ACTIVITY >>
The response should contain every record, reproduced exactly.
######
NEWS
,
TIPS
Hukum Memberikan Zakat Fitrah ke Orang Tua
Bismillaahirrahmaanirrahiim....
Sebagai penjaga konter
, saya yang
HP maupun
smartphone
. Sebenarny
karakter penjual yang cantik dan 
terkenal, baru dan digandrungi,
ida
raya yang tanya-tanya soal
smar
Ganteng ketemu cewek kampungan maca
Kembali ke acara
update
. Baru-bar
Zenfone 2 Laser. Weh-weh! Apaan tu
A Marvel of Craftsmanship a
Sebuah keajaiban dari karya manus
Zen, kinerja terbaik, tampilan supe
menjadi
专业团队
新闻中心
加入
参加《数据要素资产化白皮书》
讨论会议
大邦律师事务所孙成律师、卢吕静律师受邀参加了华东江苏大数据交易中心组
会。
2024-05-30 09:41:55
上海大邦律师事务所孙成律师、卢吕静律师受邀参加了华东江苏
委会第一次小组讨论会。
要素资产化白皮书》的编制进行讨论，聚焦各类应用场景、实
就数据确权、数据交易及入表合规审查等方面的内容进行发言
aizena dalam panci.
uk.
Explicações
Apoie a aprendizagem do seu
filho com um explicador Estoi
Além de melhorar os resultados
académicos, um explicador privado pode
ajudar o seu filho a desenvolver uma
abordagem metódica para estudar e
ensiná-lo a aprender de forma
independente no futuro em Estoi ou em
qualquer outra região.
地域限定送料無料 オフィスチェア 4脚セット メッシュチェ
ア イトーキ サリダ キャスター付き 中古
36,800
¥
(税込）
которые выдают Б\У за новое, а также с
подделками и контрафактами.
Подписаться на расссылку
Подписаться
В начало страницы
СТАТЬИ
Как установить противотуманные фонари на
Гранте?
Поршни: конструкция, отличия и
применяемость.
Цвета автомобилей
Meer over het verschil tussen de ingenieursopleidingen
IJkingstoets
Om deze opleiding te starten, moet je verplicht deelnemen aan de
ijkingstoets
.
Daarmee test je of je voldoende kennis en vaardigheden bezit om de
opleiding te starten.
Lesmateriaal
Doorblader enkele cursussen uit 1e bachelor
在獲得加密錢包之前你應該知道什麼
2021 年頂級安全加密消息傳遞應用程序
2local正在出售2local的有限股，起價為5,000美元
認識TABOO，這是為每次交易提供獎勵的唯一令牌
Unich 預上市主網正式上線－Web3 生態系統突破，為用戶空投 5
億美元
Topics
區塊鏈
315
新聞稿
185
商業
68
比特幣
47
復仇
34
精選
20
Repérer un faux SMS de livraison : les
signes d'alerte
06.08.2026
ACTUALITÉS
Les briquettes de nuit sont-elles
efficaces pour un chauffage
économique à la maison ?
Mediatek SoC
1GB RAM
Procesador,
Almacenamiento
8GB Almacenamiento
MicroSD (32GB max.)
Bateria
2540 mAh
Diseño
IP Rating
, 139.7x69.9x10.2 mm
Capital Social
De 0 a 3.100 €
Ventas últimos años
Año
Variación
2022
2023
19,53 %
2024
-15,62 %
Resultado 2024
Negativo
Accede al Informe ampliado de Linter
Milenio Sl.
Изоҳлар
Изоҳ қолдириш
######
RESPONSE >>
NEWS
,
TIPS
Hukum Memberikan Zakat Fitrah ke Orang Tua
Bismillaahirrahmaanirrahiim....
Sebagai penjaga konter
, saya yang
HP maupun
smartphone
. Sebenarny
karakter penjual yang cantik dan 
terkenal, baru dan digandrungi,
ida
raya yang tanya-tanya soal
smar
Ganteng ketemu cewek kampungan maca
Kembali ke acara
update
. Baru-bar
Zenfone 2 Laser. Weh-weh! Apaan tu
A Marvel of Craftsmanship a
Sebuah keajaiban dari karya manus
Zen, kinerja terbaik, tampilan supe
menjadi
专业团队
新闻中心
加入
参加《数据要素资产化白皮书》
讨论会议
大邦律师事务所孙成律师、卢吕静律师受邀参加了华东江苏大数据交易中心组
会。
2024-05-30 09:41:55
上海大邦律师事务所孙成律师、卢吕静律师受邀参加了华东江苏
委会第一次小组讨论会。
要素资产化白皮书》的编制进行讨论，聚焦各类应用场景、实
就数据确权、数据交易及入表合规审查等方面的内容进行发言
aizena dalam panci.
uk.
Explicações
Apoie a aprendizagem do seu
filho com um explicador Estoi
Além de melhorar os resultados
académicos, um explicador privado pode
ajudar o seu filho a desenvolver uma
abordagem metódica para estudar e
ensiná-lo a aprender de forma
independente no futuro em Estoi ou em
qualquer outra região.
地域限定送料無料 オフィスチェア 4脚セット メッシュチェ
ア イトーキ サリダ キャスター付き 中古
36,800
¥
(税込）
которые выдают Б\У за новое, а также с
подделками и контрафактами.
Подписаться на расссылку
Подписаться
В начало страницы
СТАТЬИ
Как установить противотуманные фонари на
Гранте?
Поршни: конструкция, отличия и
применяемость.
Цвета автомобилей
Meer over het verschil tussen de ingenieursopleidingen
IJkingstoets
Om deze opleiding te starten, moet je verplicht deelnemen aan de
ijkingstoets
.
Daarmee test je of je voldoende kennis en vaardigheden bezit om de
opleiding te starten.
Lesmateriaal
Doorblader enkele cursussen uit 1e bachelor
在獲得加密錢包之前你應該知道什麼
2021 年頂級安全加密消息傳遞應用程序
2local正在出售2local的有限股，起價為5,000美元
認識TABOO，這是為每次交易提供獎勵的唯一令牌
Unich 預上市主網正式上線－Web3 生態系統突破，為用戶空投 5
億美元
Topics
區塊鏈
315
新聞稿
185
商業
68
比特幣
47
復仇
34
精選
20
Repérer un faux SMS de livraison : les
signes d'alerte
06.08.2026
ACTUALITÉS
Les briquettes de nuit sont-elles
efficaces pour un chauffage
économique à la maison ?
Mediatek SoC
1GB RAM
Procesador,
Almacenamiento
8GB Almacenamiento
MicroSD (32GB max.)
Bateria
2540 mAh
Diseño
IP Rating
, 139.7x69.9x10.2 mm
Capital Social
De 0 a 3.100 €
Ventas últimos años
Año
Variación
2022
2023
19,53 %
2024
-15,62 %
Resultado 2024
Negativo
Accede al Informe ampliado de Linter
Milenio Sl.
Изоҳлар
Изоҳ қолдириш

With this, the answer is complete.